Organizational Security: Automation is Key
In today's era of modern work and collaboration, the key is adaptation. I often encounter discussions with companies entrenched in old habits. Take, for instance, conversations about migrating to the cloud. When they mention their folder structure, I grow increasingly concerned. It seems many still perceive folders as if they were in the Windows 95 era—a local structure on a central storage.
While it's acceptable to continue using this approach, it's not conducive to modern work practices. However, the real issue arises when these organizations attempt to integrate “modern features” like sharing and collaborative editing into their "old structure." At that point, I feel compelled to interject and bring security concerns into the discussion.
Organizational security vs IT Security
What consistently surprises me is what ensues. They present all these tools for IT security. We have MFA in place, Firewalls, and so forth. True, that's IT security progress over the past 30 years. We've witnessed numerous innovations in this domain. My perennial question then becomes: What about Organizational Security? What measures have been taken there? The typical response usually revolves around updating policies, perhaps followed by mentioning a training program or deferring the matter to the CISO's jurisdiction.
What does the Artificial Intelligence say?
Somehow I didn’t feel heart when I told them that IT-Security and Organizational Security is not the same, thanks to LLM’s (e.g. Copilot, ChatGPT) my strategy now is: Ask the AI “what is the difference between IT Security and Organizational Security?”
The output likely is as follows:
Certainly!

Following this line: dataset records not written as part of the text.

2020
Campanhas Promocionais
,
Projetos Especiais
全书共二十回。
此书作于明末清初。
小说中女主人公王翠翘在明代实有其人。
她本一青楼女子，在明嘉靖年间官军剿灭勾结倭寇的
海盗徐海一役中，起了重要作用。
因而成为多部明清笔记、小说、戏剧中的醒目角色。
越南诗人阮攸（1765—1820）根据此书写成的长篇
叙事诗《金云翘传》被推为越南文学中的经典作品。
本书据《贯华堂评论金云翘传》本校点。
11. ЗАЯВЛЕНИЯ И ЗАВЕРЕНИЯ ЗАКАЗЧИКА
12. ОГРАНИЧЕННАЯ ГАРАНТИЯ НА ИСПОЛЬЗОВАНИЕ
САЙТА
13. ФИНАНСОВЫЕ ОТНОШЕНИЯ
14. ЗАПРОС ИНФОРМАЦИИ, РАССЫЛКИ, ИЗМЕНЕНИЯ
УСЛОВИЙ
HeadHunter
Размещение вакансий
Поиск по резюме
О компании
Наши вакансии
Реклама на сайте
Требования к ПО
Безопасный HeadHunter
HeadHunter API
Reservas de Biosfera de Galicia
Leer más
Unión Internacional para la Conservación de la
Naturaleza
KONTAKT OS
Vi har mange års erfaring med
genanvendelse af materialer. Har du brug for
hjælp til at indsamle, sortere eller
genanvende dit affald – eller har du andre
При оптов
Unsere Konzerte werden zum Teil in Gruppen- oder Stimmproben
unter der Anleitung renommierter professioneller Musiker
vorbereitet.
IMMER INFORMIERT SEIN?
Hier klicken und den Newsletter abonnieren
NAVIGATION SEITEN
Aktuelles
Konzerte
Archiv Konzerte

Here are the bullet points with leading zeros:
IT Security:
- Primarily focuses on protecting digital assets from cyber threats.
- Involves implementing technical solutions to safeguard IT infrastructure.

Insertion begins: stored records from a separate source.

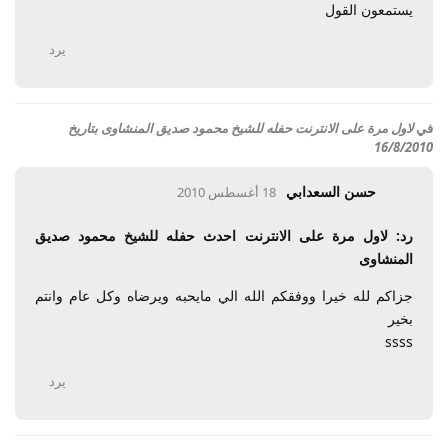
يستمعون القول
يرد
في
لاول مرة على الانترنت حفله للشيخ محمود صديق المنشاوى بتاريخ
16/8/2010
حسن السعدابي
18 أغسطس 2010
رد: لاول مرة على الانترنت احدث حفله للشيخ محمود صديق
المنشاوى
جزاكم لله خيرا ووفقكم الله الي مايحبه ويرضاه وكل عام وانتم
بخير
ssss
يرد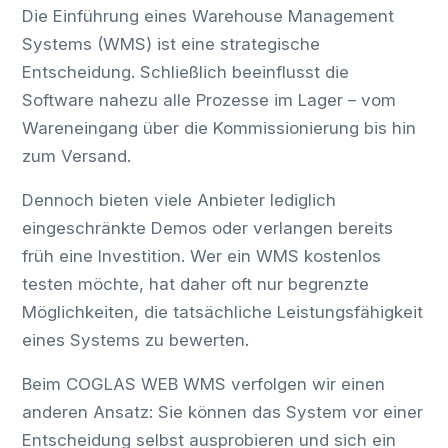
Die Einführung eines Warehouse Management
Systems (WMS) ist eine strategische
Entscheidung. Schließlich beeinflusst die
Software nahezu alle Prozesse im Lager – vom
Wareneingang über die Kommissionierung bis hin
zum Versand.
Dennoch bieten viele Anbieter lediglich
eingeschränkte Demos oder verlangen bereits
früh eine Investition. Wer ein WMS kostenlos
testen möchte, hat daher oft nur begrenzte
Möglichkeiten, die tatsächliche Leistungsfähigkeit
eines Systems zu bewerten.
Beim COGLAS WEB WMS verfolgen wir einen
anderen Ansatz: Sie können das System vor einer
Entscheidung selbst ausprobieren und sich ein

- Often includes deploying security tools and technologies.
Organizational Security:
- Concerned with managing risks to the organization as a whole.
- It includes broader aspects of security, including governance, risk management, compliance, and employee awareness.
- Involves developing and enforcing security policies, guidelines, and training programs.
While IT security implementations typically involve the deployment of security tools and technologies, organizational security implementations focus on establishing guidelines, policies, and practices to govern security-related activities across the organization. However, it's essential to note that there can be overlap between the two, as effective organizational security often requires the use of IT security tools and vice versa.
It seems like in IT Security, the focus is on leveraging technology, whereas Organizational Security centers around policies and guidelines. But why is that the case?
In IT Security, we've embraced automation to streamline our policies and procedures. So, why haven't we done the same for Organizational Security?
Conclusions: Gewohnheitstier “Creature of Habit”
My sole explanation is the “Gewohnheitstier” / “Creature of Habit” we focus on refining our definitions and policies rather than considering automation and operationalizing them.
We should do better; social engineering is one of the most significant threats to our systems. Automation of Policies is the way to go.